So, 8 days ago, I wrote about doing THIS diet because of THIS. I quickly realised that the Newcastle Diet was too much like suffering and crash dieting and would be basically impossible for me to manage for 8 weeks. I asked for advice and opinions from all and the ONLY person that was advocating for it was my brother! Then a trillion different people suggested Paleo, there were suggestions of other ones, but they had numbers in their title and that put me off, being number dyslexic and all!
I had heard many online friends talk about Paleo in different threads, but I usually skimmed over them. I was also clearly still in denial about needing to change, scoffing chocolate every day since Millie was born and living on high carbs easy quick saturated fat coated in breadcrumbs type meals most of the time. It was like chocolate was my reward for doing a Gestational Diabetes diet during my pregnancy with her! Yeah I know two years is a long time to keep saying 'I deserve it!'. I deserve to be healthy.
Anyway, I'd caught the jist that this was a way of eating that dated back to the beginning, before oven ready food and before agriculture found grains and before sugar.
It's only been a week but what I can gather so far, are that the things to be eaten are meat and berries and fish and seeds and fruit and chicken and veg and basically REAL food, not processed fish in a batter and chips, not garlic bread or tinned soup or quorn pie or pizza or filled tortellini with pasta sauce or porridge and most certainly not sugar.

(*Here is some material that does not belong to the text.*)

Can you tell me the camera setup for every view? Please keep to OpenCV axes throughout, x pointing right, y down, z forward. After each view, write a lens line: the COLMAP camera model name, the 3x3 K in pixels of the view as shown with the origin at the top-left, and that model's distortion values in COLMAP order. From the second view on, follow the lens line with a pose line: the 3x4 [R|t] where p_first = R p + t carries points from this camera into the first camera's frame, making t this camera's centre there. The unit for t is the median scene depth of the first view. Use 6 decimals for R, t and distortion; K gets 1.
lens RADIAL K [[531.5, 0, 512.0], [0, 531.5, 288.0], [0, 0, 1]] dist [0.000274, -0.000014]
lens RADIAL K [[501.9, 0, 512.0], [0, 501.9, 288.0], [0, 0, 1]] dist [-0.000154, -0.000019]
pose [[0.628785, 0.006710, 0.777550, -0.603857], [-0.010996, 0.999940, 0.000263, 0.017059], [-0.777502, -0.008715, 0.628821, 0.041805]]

No chocolate or crisps or biscuits. Easy quick tasty food. And it is tasty. But not healthy. I did occasionally cook real vegetables but I almost always mixed it with some type of grain or legume (cous cous, pasta, rice, chick peas, butter beans, lentils- is that Paleo, no idea?!) and of course chips. Usually oven chips. I've already been converted on the benefits of cooking with coconut oil instead of vegetable or sunflower or any other high smoke oil, so that was helpful.
I'm reading about it now, lots of different articles, stories and I'm cooking food. I'm making meals. I'm eating fresh real food just without the grains and the sugar and the dairy for now. I'm getting loads of encouragement and support which is totally brilliant and definitely needed with such a massive change. I know I need to watch my fruit intake because blood sugar level reduction is my ultimate goal. Tonight my level was 6.8, the lowest for a long time!
I'm still learning about whats considered paleo or not but I'm beginning to understand since joining the trail (see if it leads me to eating better) that many people do things differently and at their own personal pace and journey. There are just some foods that are harder to leave behind than others and as many people have pointed out, as we evolved, so did our food availability and no-one *really* knows.
That means, I'm still eating ketchup, although I've made my own no sugar healthier version suggested to me. I'm also seeing the problems arising since the initial flourish and highend kick ass motivation is dying down and I realise that I will at some point need to make food that my children and hubby will also eat, since I am still cooking separately for them. Hubby is still on the quorn version and girls are still on pasta or fish fingers!! I'm definitely going to start missing things like chickpeas and cous cous and potatoes and putting things inside a sandwich or a bun and sometimes cheese but I'm hoping that this jump start onto healthier eating will allow my body to eat those things again if I need to.
I am also pretty sure at some point, I'm going to want chocolate. Like milk chocolate. All the chocolate eggs in the supermarket are taunting me. I LOVE my chocolate. I know there are substitutes and maybe the healthy eating and supplements with decrease my cravings but I doubt they will be gone forever. I mean just LOOK!
Of course I'm not forgetting the massive small issue of exercise and getting more....one step at a time!
I am obviously drawn to Paleo for some reason. Yet, it also makes sense. I raise my babies the cave way, surely I should also be eating the cave way!!!
Meltdowns - something is going on with Ellie, she is ALL over the place
Losing the Plot - in the restaurant today after the girls were just too much
Breastfeeding - yup! still happening. All. The. Time!!!